On this path, they use everything foundational that they have learned thus far from their loving parents, but also, what they are currently learning from their peers and teachers. They go inward, rarely expressing their process to anyone who provided the fundamentals of their thinking. Instead, they begin to think for themselves, separate their understanding from others, and try out new forms of thinking that may or may not be beneficial to their development. Their friends become the trusted source, with the knowledge deep down that the adults who surround them, still care and will still help, when THEY need it.

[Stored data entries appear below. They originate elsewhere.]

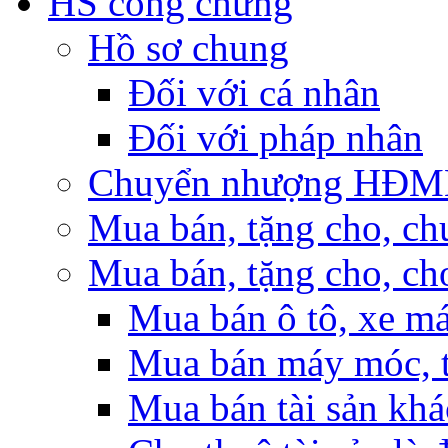
HS công chứng
Hồ sơ chung
Đối với cá nhân
Đối với pháp nhân
Chuyển nhượng HĐMB n
Mua bán, tặng cho, ch
Mua bán, tặng cho, cho
Mua bán ô tô, xe m
Mua bán máy móc, t
Mua bán tài sản khá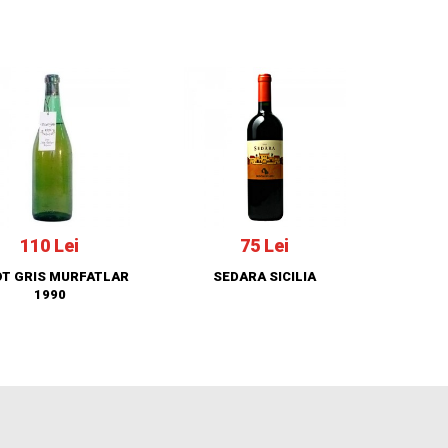
110 Lei
75 Lei
OT GRIS MURFATLAR
SEDARA SICILIA
1990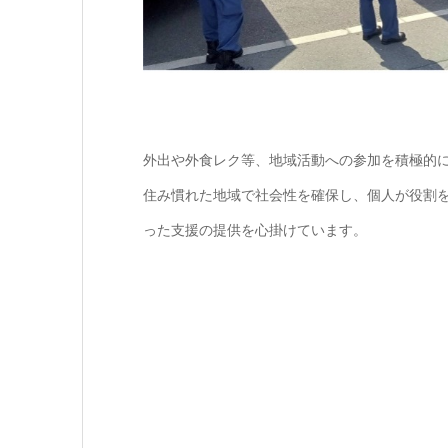
外出や外食レク等、地域活動への参加を積極的
住み慣れた地域で社会性を確保し、個人が役割
った支援の提供を心掛けています。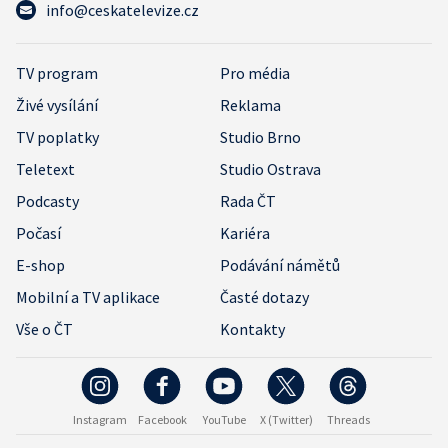
info@ceskatelevize.cz
TV program
Pro média
Živé vysílání
Reklama
TV poplatky
Studio Brno
Teletext
Studio Ostrava
Podcasty
Rada ČT
Počasí
Kariéra
E-shop
Podávání námětů
Mobilní a TV aplikace
Časté dotazy
Vše o ČT
Kontakty
Instagram
Facebook
YouTube
X (Twitter)
Threads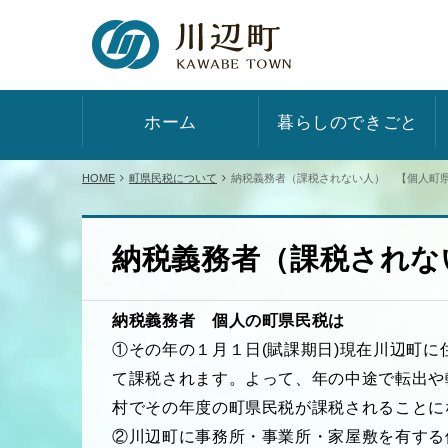
ホーム
暮らしのできごと
HOME
町県民税について
納税義務者（課税されない人） 【個人町
納税義務者（課税されな
納税義務者 個人の町県民税は
①その年の１月１日(賦課期日)現在川辺町
て課税されます。よって、年の中途で転出や
村でその年度の町県民税が課税されることに
②川辺町に事務所・事業所・家屋敷を有する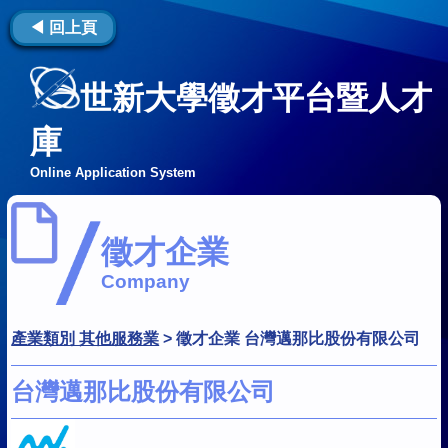
◀ 回上頁
世新大學徵才平台暨人才
庫
Online Application System
徵才企業
Company
產業類別 其他服務業
>
徵才企業 台灣邁那比股份有限公司
台灣邁那比股份有限公司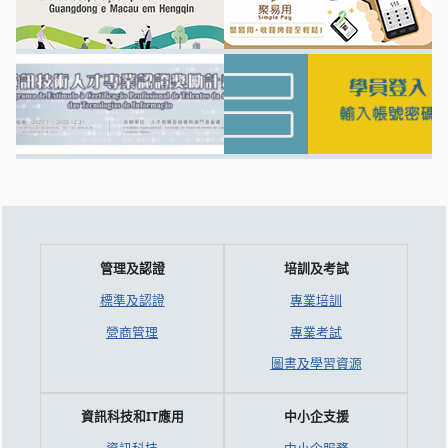
管理及認證
培訓及考試
標準及認證
專業培訓
營商管理
專業考試
圖書及學習資源
資訊科技和IT應用
中小企支援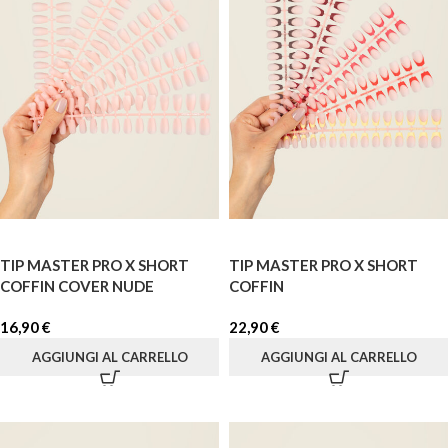
TIP MASTER PRO X SHORT
TIP MASTER PRO X SHORT
COFFIN COVER NUDE
COFFIN
16,90
€
22,90
€
AGGIUNGI AL CARRELLO
AGGIUNGI AL CARRELLO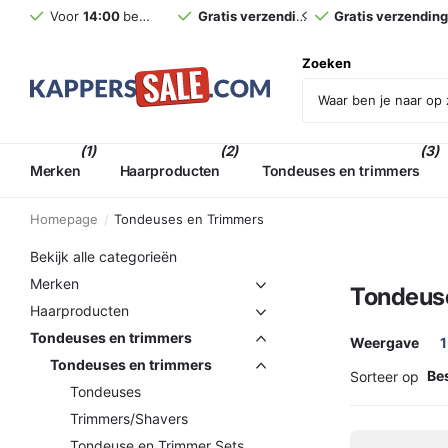
Voor
14:00
besteld,
morgen
Gratis verzending
in huis (NL)*
vanaf €75,- incl. BT
Voor
14:00
beste
Zoeken
(1)
(2)
(3)
Merken
Haarproducten
Tondeuses en trimmers
Homepage
Tondeuses en Trimmers
Bekijk alle categorieën
Merken
Tondeuse
Haarproducten
Tondeuses en trimmers
Weergave
1
Tondeuses en trimmers
Sorteer op
Tondeuses
Trimmers/Shavers
Tondeuse en Trimmer Sets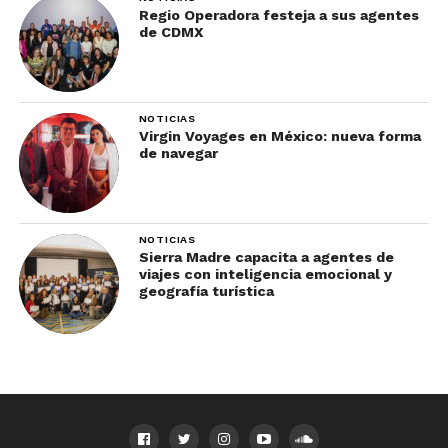
Regio Operadora festeja a sus agentes
de CDMX
NOTICIAS
Virgin Voyages en México: nueva forma
de navegar
NOTICIAS
Sierra Madre capacita a agentes de
viajes con inteligencia emocional y
geografía turística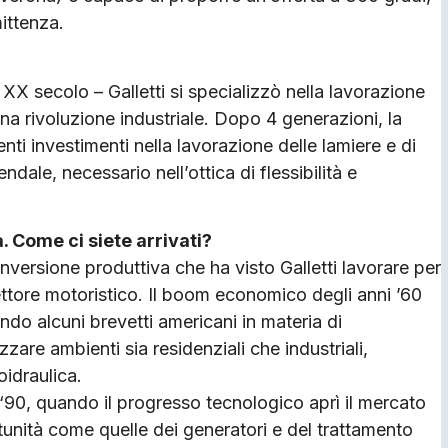
ittenza.
l XX secolo – Galletti si specializzò nella lavorazione
iena rivoluzione industriale. Dopo 4 generazioni, la
ti investimenti nella lavorazione delle lamiere e di
endale, necessario nell’ottica di flessibilità e
a. Come ci siete arrivati?
nversione produttiva che ha visto Galletti lavorare per
settore motoristico. Il boom economico degli anni ’60
ando alcuni brevetti americani in materia di
zzare ambienti sia residenziali che industriali,
oidraulica.
‘90, quando il progresso tecnologico aprì il mercato
unità come quelle dei generatori e del trattamento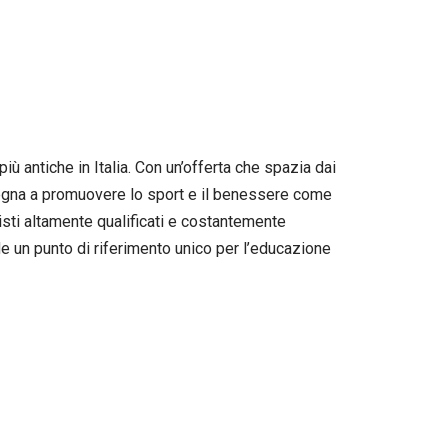
ù antiche in Italia. Con un’offerta che spazia dai
pegna a promuovere lo sport e il benessere come
nisti altamente qualificati e costantemente
de un punto di riferimento unico per l’educazione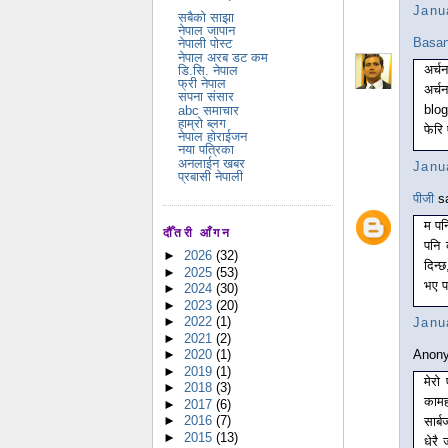
Janu
सबैको साझा
नेपाल जापान
Basan
नेपाली पोस्ट
नेपाल अरब डट कम
अर्चन
डि.सि. नेपाल
फ्री नेपाल
अर्च
सपना संसार
blog
abc समाचार
हाम्रो ब्लग
फेरि
नेपाल होराईजन
नया पत्रिका
अनलाईन खबर
Janu
प्रबासी नेपाली
पीजी
sa
म पन
दौँतरी आँगन
पनि 
►
2026
(32)
दिन्
►
2025
(53)
भए पन
►
2024
(30)
►
2023
(20)
►
2022
(1)
Janu
►
2021
(2)
Anony
►
2020
(1)
►
2019
(1)
मेरो
►
2018
(3)
कामह
►
2017
(6)
►
2016
(7)
सार्ब
►
2015
(13)
धेरै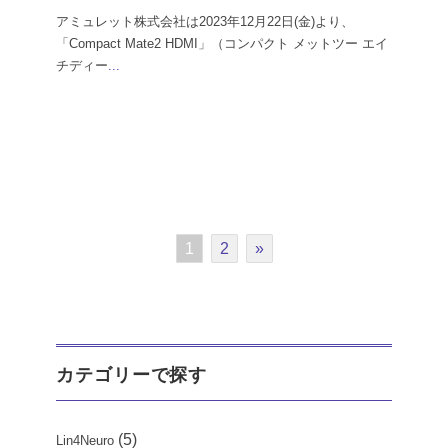
アミュレット株式会社は2023年12月22日(金)より、
「Compact Mate2 HDMI」（コンパクト メットツー エイ
チディー
...
1
2
»
カテゴリーで探す
(5)
Lin4Neuro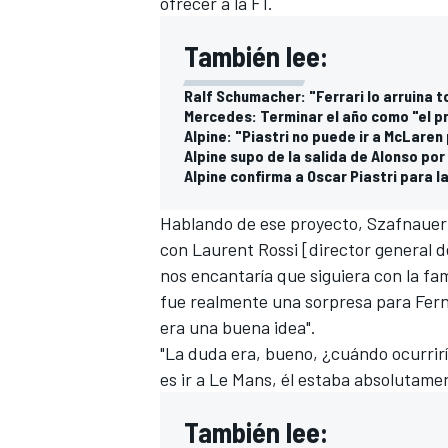
ofrecer a la F1.
También lee:
Ralf Schumacher: "Ferrari lo arruina 
Mercedes: Terminar el año como "el pr
Alpine: "Piastri no puede ir a McLaren
Alpine supo de la salida de Alonso po
Alpine confirma a Oscar Piastri para l
Hablando de ese proyecto, Szafnauer
con Laurent Rossi [director general d
nos encantaría que siguiera con la fam
fue realmente una sorpresa para Fer
era una buena idea".
"La duda era, bueno, ¿cuándo ocurrir
es ir a Le Mans, él estaba absolutamen
También lee:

Within this context, the 8th Grade Play is brought by the teacher, who, seeing what each individual in their class needs, strives to bring an experience that challenges each individual in their class. The teacher does this, while at the same time considering how on Earth they may bring a Play that will speak to the unity, respect, and wholeness of their Class’ emerging life experience and ego. Many teachers within the Waldorf Community choose to use Shakespeare to accomplish this. They use Shakespeare because within each line of each play the language is hard to understand, the content is as extravagant as it is beautiful, and the implied moral anchors and questions underneath are exquisite. This is the challenge for the 8th grader.
Thus, everything an 8th Grader encounters within the HARD work of creating a play together, speaks to a panoply of their individual, developing inner, emotional and social needs. They are challenged with something new, they encounter moral issues they have not considered, they learn to work with language that is unfamiliar, they need to search for meaning, they feel awkward and self-conscious, they ask for help from each other and other teachers, they rely upon help from their parents, they rely upon help from their teacher, and, thus, they GROW!
They grow into the purity of themselves.
And with that, new capacities for humility, responsibility, caring, awareness, and attention for their fellow beings also grows. The young individual, the Class Community, and thereby the Greater Community, thrives!